==== Supplied passage

Does there exist a non-continuous clopen function $g: \mathbb R \to \mathbb R$? What about $\mathbb R^n\to \mathbb R^m$?

Question

Inspired by Can an open and closed function be neither injective or surjective., but focusing on the case where $X,Y=\mathbb R$. First off, because the only nonempty clopen set in $\mathbb R$ is $\mathbb R$ itself, any clopen $g:\mathbb R\to \mathbb R$ must be surjective. Injectivity is a much more interesting question.

Imagining $g$ to be continuous and drawing some pictures one may be brought to the conclusion that such $g$ must be increasing/decreasing (i.e. no wiggles/peaks/valleys), or more rigorously:

1. Lemma 1: open maps $f: \mathbb R \to \mathbb R$ can not attain extreme values on open sets, like interiors of sets $S\subseteq \mathbb R$ (c.f. the maximum principle for harmonic functions).

========
==== Listed entries

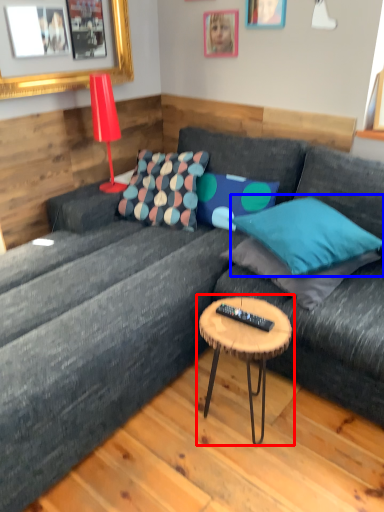
Question: Which of the following is the closest to the observer, coffee table (highlighted by a red box) or pillow (highlighted by a blue box)?

Choices:
 (A) coffee table
 (B) pillow

Answer: (A)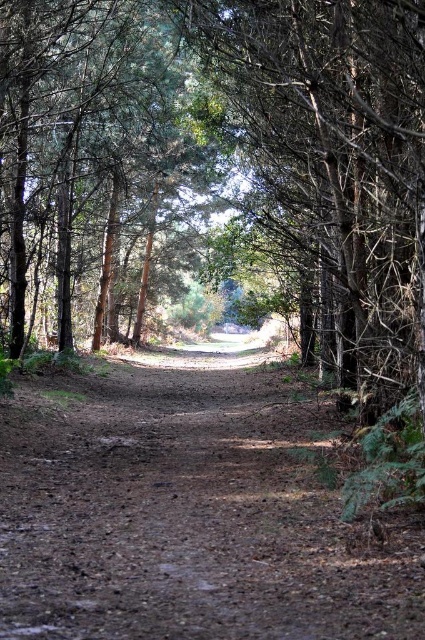
Question: Can you confirm if brown dirt track at center is wider than green matte tree at center?

Choices:
 (A) yes
 (B) no

Answer: (B)

Question: Does brown dirt track at center lie behind green matte tree at center?

Choices:
 (A) no
 (B) yes

Answer: (A)

Question: Which point is farther to the camera?

Choices:
 (A) green matte tree at center
 (B) brown dirt track at center

Answer: (A)

Question: Is brown dirt track at center positioned behind green matte tree at center?

Choices:
 (A) no
 (B) yes

Answer: (A)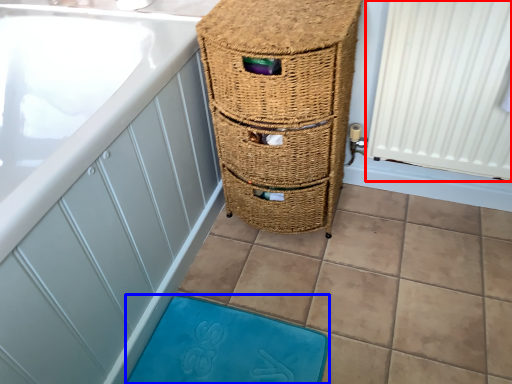
Question: Which point is further to the camera, radiator (highlighted by a red box) or bath mat (highlighted by a blue box)?

Choices:
 (A) radiator
 (B) bath mat

Answer: (B)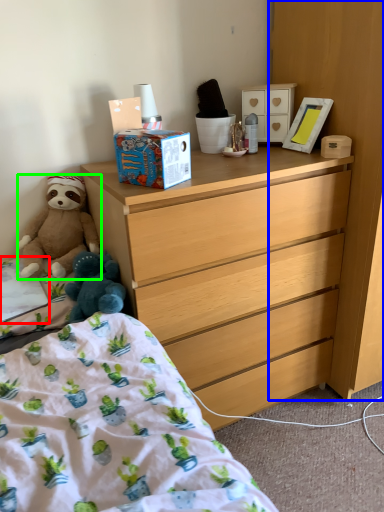
Question: Estimate the real-world distances between objects in this image. Which object is farther from sheet (highlighted by a red box), cabinetry (highlighted by a blue box) or teddy bear (highlighted by a green box)?

Choices:
 (A) cabinetry
 (B) teddy bear

Answer: (A)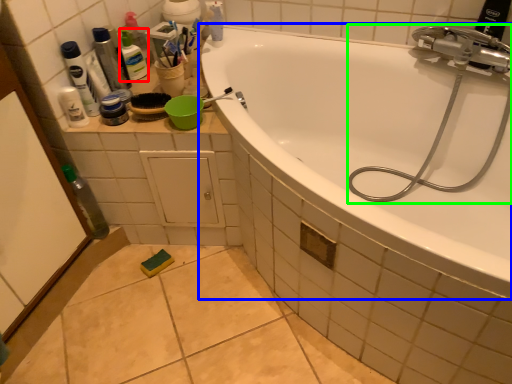
Question: Estimate the real-world distances between objects in this image. Which object is farther from toiletry (highlighted by a red box), bathtub (highlighted by a blue box) or garden hose (highlighted by a green box)?

Choices:
 (A) bathtub
 (B) garden hose

Answer: (B)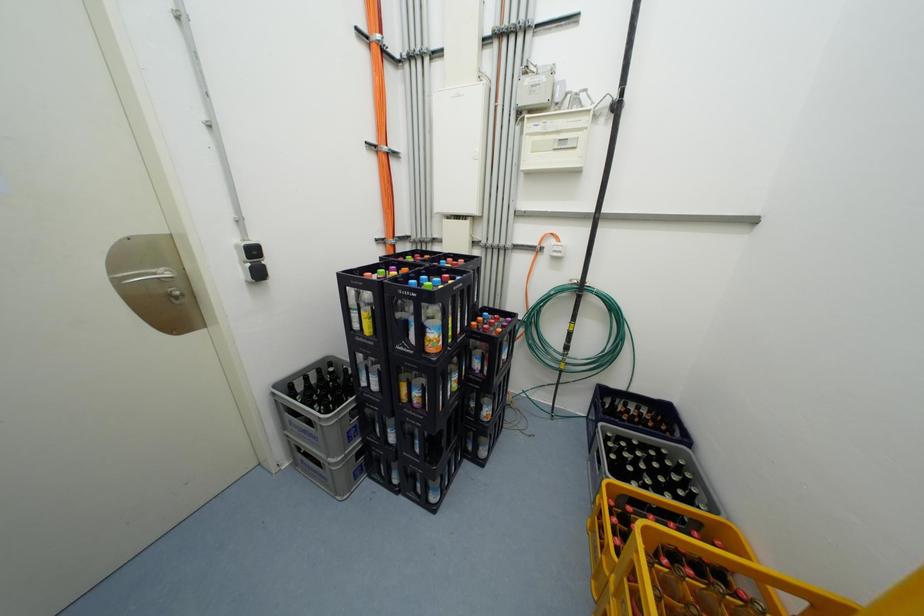
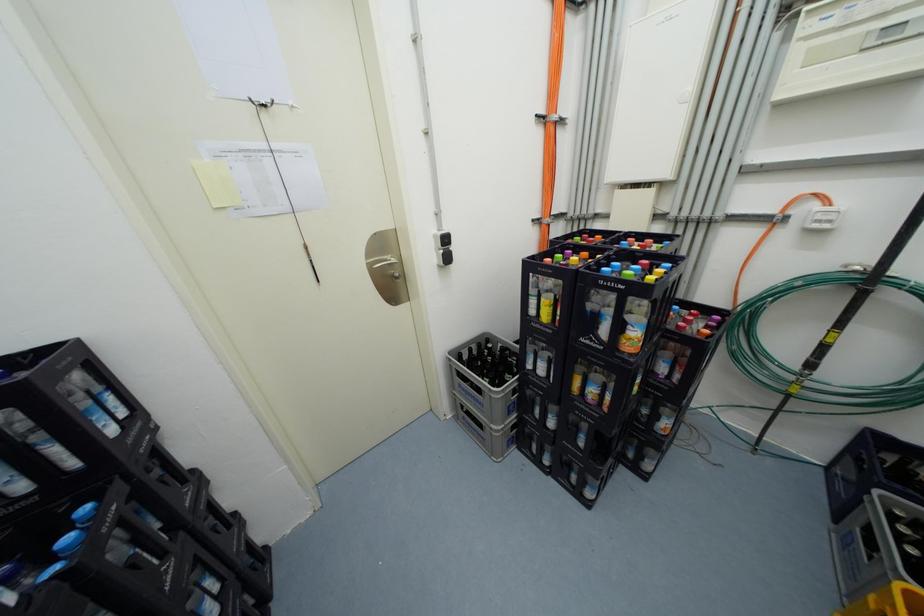
Question: The camera is either moving clockwise (left) or counter-clockwise (right) around the object. The first image is from the beginning of the video and the second image is from the end. Is the camera moving left or right when shooting the video?

Choices:
 (A) Left
 (B) Right

Answer: (B)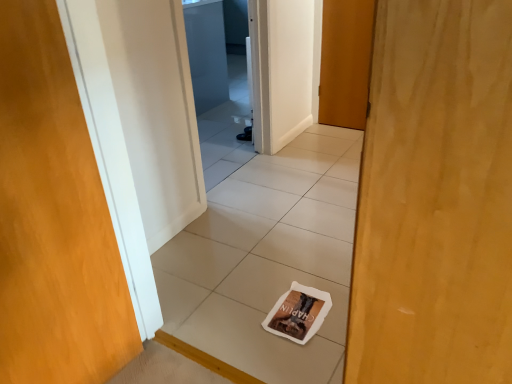
Find the location of a particular element. free space above brown paper magazine at center (from a real-world perspective) is located at coordinates (296, 306).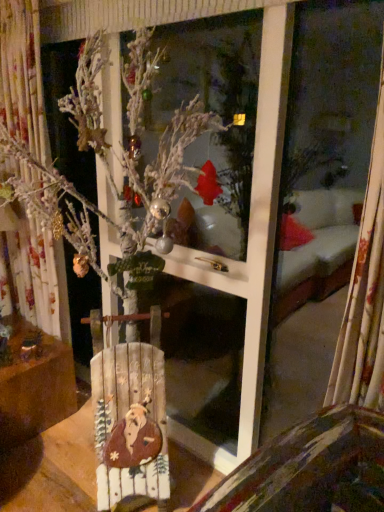
Question: Is the depth of wooden sign at center greater than that of wooden sign at lower left?

Choices:
 (A) yes
 (B) no

Answer: (B)

Question: Is wooden sign at center positioned before wooden sign at lower left?

Choices:
 (A) yes
 (B) no

Answer: (A)

Question: Can you confirm if wooden sign at center is positioned to the right of wooden sign at lower left?

Choices:
 (A) no
 (B) yes

Answer: (B)

Question: Is wooden sign at center oriented towards wooden sign at lower left?

Choices:
 (A) no
 (B) yes

Answer: (A)

Question: Is wooden sign at center far away from wooden sign at lower left?

Choices:
 (A) yes
 (B) no

Answer: (B)

Question: Is wooden sign at center touching wooden sign at lower left?

Choices:
 (A) yes
 (B) no

Answer: (B)

Question: Could you tell me if wooden sign at lower left is facing wooden sign at center?

Choices:
 (A) yes
 (B) no

Answer: (A)

Question: Can you confirm if wooden sign at lower left is wider than wooden sign at center?

Choices:
 (A) no
 (B) yes

Answer: (B)

Question: Is wooden sign at lower left turned away from wooden sign at center?

Choices:
 (A) no
 (B) yes

Answer: (A)

Question: From the image's perspective, is wooden sign at lower left located beneath wooden sign at center?

Choices:
 (A) yes
 (B) no

Answer: (A)

Question: Can you confirm if wooden sign at lower left is thinner than wooden sign at center?

Choices:
 (A) no
 (B) yes

Answer: (A)

Question: Would you say wooden sign at lower left is outside wooden sign at center?

Choices:
 (A) no
 (B) yes

Answer: (B)

Question: In terms of size, does wooden sign at lower left appear bigger or smaller than wooden sign at center?

Choices:
 (A) small
 (B) big

Answer: (B)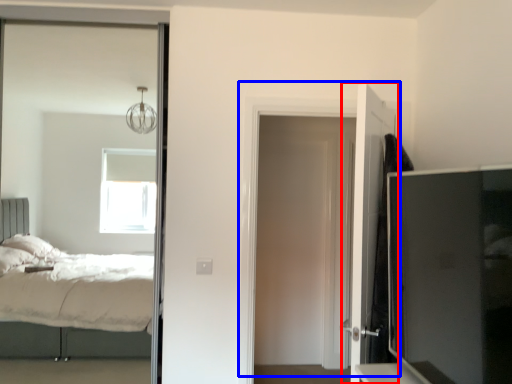
Question: Which of the following is the farthest to the observer, door (highlighted by a red box) or door (highlighted by a blue box)?

Choices:
 (A) door
 (B) door

Answer: (B)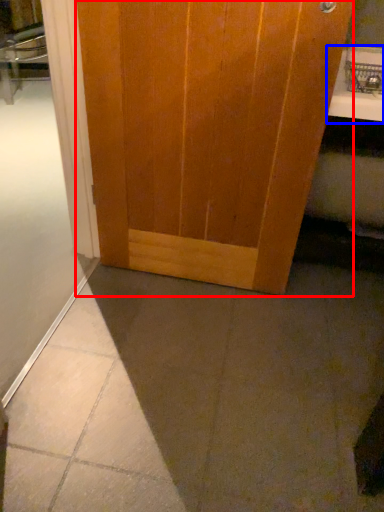
Question: Which of the following is the farthest to the observer, door (highlighted by a red box) or counter top (highlighted by a blue box)?

Choices:
 (A) door
 (B) counter top

Answer: (B)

========

• **What the task asks**
Answer these questions using the clopen function question.
(a) What case for X and Y does the question focus on?
(b) What fact about ℝ is given as the reason that any clopen g: ℝ → ℝ must be surjective?
(c) According to Lemma 1, what can open maps f: ℝ → ℝ not do?

• **Exercise solution**
(a) The case where X and Y both equal ℝ.
(b) The only nonempty clopen set in ℝ is ℝ itself.
(c) They cannot attain extreme values on open sets, such as interiors of sets S ⊆ ℝ.